Your understanding of the HTTP protocol is flawed. You may wish to
read RFC 7230. Specifically:

https://datatracker.ietf.org/doc/html/rfc7230#section-3.1.1
and
https://datatracker.ietf.org/doc/html/rfc7230#section-5.3

Requests with the URI in origin-form do not include a host in the URI.

The purpose of allowHostHeaderMismatch is to ensure that when the
request URI is in absolute-form that the request URI is consistent
with the Host header.

Regarding the addition of a filter that you propose, we have an
existing one in our application, but by the time it is reached, the
URL that we see is already http://attacker.com/myapp, i.e. already
"redirected".

There has been no redirect. The URI reported is a combination of the
Host header and request URI received.

  Technically we could check there against a whitelist, but this would
make the solution less out-of-the box, and more needy of user
configuration in our app.  We prefer an out-of-the-box secure solution.
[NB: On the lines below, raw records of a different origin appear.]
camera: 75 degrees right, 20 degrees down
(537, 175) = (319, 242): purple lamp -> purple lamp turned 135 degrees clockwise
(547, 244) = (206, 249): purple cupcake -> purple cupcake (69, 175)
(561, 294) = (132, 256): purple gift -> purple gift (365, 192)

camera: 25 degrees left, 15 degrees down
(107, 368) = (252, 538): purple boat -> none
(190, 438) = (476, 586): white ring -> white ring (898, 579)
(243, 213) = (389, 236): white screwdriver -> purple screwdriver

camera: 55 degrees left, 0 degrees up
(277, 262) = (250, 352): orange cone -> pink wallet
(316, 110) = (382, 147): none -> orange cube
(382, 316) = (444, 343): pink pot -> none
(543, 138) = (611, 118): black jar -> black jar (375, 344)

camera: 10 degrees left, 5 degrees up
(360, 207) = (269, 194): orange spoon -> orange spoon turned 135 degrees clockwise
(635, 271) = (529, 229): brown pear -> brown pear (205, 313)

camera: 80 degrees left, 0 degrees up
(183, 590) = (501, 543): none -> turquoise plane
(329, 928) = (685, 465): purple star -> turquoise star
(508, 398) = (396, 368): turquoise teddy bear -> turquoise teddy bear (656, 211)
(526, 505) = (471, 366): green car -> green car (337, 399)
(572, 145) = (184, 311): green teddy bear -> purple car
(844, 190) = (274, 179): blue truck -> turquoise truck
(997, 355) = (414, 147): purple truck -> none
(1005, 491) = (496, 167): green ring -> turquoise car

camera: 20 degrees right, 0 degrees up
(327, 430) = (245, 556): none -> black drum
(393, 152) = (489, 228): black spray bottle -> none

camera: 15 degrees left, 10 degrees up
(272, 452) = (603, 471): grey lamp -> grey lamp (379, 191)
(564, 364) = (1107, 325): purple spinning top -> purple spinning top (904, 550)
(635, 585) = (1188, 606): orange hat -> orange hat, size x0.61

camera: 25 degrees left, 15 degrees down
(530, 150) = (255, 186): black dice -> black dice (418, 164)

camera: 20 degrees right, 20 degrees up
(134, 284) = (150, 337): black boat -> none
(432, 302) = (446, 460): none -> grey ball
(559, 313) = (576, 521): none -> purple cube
Any thoughts on the above?

What you want isn't possible.

Actually, I think what Ralph is requesting is exactly what Tomcat is providing 
in the form of allowHostHeaderMismatch (when set to false).

The only problem is that Ralph is saying it's not working because the URI in 
the request doesn't contain a hostname *at all* (because it's optional). So 
there is nothing to check. Browsers don't bother to send the optional 
protocol/hostname/port/etc and instead send the relative URI -- relative to the 
Host header (no coincidentally).

If you (Ralph) can reproduce this with wc or telnet where you can force the URI 
to be absolute *and* provide a conflicting Host header, then I think you have 
grounds for a bug report.

If you want requests to be rejected unless the Host header is on a
user defined allow list (presumably the set of DNS names defined for
the host), then you are going to have to provide a means for the user
to provide that configuration.

I don't think it being requested, here. It may be an aim of their application to do such 
things, but that wasn't a part of the initial request ("prevent host header 
injection" -- which is very strangely worded).